For each row, you’ll need to define a request, serialize the data, and ship it over the wire:

async def _make_stream_records_request(self, records: List):
    def create_proto_row(row: Dict):
        proto = record_proto_lib.RowRecord(**row)
        return proto.SerializeToString()

    serialized_rows = []
    for c_record in records:

        assert c_record.key.decode('utf-8') == self.product

        serialized_rows.append(
            create_proto_row(c_record.value.to_storage()[0])
        )

    proto_data = bigquery_types.AppendRowsRequest.ProtoData(
        rows=bigquery_types.ProtoRows(serialized_rows=serialized_rows,)
    )

    request = self._build_proto_request_template(proto_data)
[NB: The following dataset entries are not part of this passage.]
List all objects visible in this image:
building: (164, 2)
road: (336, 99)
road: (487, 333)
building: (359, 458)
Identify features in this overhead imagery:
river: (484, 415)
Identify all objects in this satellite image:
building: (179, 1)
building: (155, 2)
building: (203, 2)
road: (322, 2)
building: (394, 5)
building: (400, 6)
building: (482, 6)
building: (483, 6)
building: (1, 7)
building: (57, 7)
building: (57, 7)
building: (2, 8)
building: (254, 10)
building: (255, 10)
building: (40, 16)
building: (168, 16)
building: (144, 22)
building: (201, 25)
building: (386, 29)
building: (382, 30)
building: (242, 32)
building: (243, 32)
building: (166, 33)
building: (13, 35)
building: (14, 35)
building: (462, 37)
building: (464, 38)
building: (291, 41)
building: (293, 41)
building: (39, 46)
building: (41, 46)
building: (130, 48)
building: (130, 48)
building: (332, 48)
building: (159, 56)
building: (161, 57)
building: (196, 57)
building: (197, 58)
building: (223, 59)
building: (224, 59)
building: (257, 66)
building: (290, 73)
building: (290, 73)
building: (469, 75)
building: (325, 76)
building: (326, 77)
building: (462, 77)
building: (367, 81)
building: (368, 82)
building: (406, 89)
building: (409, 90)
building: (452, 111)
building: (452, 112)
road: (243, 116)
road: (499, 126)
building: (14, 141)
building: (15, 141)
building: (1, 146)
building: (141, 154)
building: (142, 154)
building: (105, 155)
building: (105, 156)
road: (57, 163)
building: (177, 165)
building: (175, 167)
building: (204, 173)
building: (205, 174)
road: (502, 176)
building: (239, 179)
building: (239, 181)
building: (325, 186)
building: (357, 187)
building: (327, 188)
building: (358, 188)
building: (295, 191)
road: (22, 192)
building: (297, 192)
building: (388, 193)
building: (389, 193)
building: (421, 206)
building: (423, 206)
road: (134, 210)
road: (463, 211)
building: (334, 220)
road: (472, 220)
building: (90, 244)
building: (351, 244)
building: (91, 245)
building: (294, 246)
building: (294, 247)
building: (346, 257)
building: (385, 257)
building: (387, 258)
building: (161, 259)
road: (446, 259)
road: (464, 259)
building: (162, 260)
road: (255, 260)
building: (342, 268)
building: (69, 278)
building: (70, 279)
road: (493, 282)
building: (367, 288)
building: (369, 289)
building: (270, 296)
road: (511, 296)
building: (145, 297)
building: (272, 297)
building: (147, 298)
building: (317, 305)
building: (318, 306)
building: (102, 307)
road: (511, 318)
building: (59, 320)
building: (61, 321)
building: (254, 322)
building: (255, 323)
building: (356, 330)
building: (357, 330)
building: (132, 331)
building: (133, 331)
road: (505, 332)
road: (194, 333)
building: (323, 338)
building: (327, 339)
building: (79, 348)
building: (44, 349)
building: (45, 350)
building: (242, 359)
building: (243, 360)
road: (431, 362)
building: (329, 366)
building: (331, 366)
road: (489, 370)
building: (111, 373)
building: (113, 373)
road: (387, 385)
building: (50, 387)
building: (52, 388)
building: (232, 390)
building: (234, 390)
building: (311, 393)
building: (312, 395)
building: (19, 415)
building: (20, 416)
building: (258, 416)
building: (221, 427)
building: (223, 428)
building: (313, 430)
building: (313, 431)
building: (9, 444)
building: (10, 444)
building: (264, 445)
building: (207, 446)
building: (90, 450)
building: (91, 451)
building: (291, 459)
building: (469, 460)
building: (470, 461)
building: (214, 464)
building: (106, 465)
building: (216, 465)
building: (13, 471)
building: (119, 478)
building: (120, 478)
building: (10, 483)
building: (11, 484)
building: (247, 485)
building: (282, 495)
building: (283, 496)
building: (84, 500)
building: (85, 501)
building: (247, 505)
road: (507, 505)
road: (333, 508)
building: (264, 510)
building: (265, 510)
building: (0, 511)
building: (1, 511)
    return await self._write_client.append_rows(iter([request]))

And finally, I have an application that batch reads data from the consumer, and ships the data asynchronously.

There’s also an AsyncBigQueryStorageReadClient for the interested reader, but for this example, the data is simply uploaded via the sync client.

@core.service.catch_exceptions
async def on_main(self) -> None:

    await self.log(
        core.service.msg(self)
        % (
            f'Writing records to {self._project_id}:{self._dataset}:'
            f'{self._table_name} via the BigQuery Storage Streaming API'
        )
    )

    tasks = []
    with contextlib.suppress(aiokafka.errors.ConsumerStoppedError):
        while 1:

            batch = await asyncio.wait_for(
                self.consumer.getmany(timeout_ms=self.timeout * 1000),
                self.timeout + 1,
            )

            for records in batch.values():
                if records:
                    tasks += [self._make_stream_records_request(records)]

            await asyncio.gather(*tasks)
            tasks.clear()

Woot: and there you have it. Realtime streaming data from Kafka directly into BigQuery!

The same principle can be used in the opposite direction. You can stream data directly from BiqQuery into your program. Neat.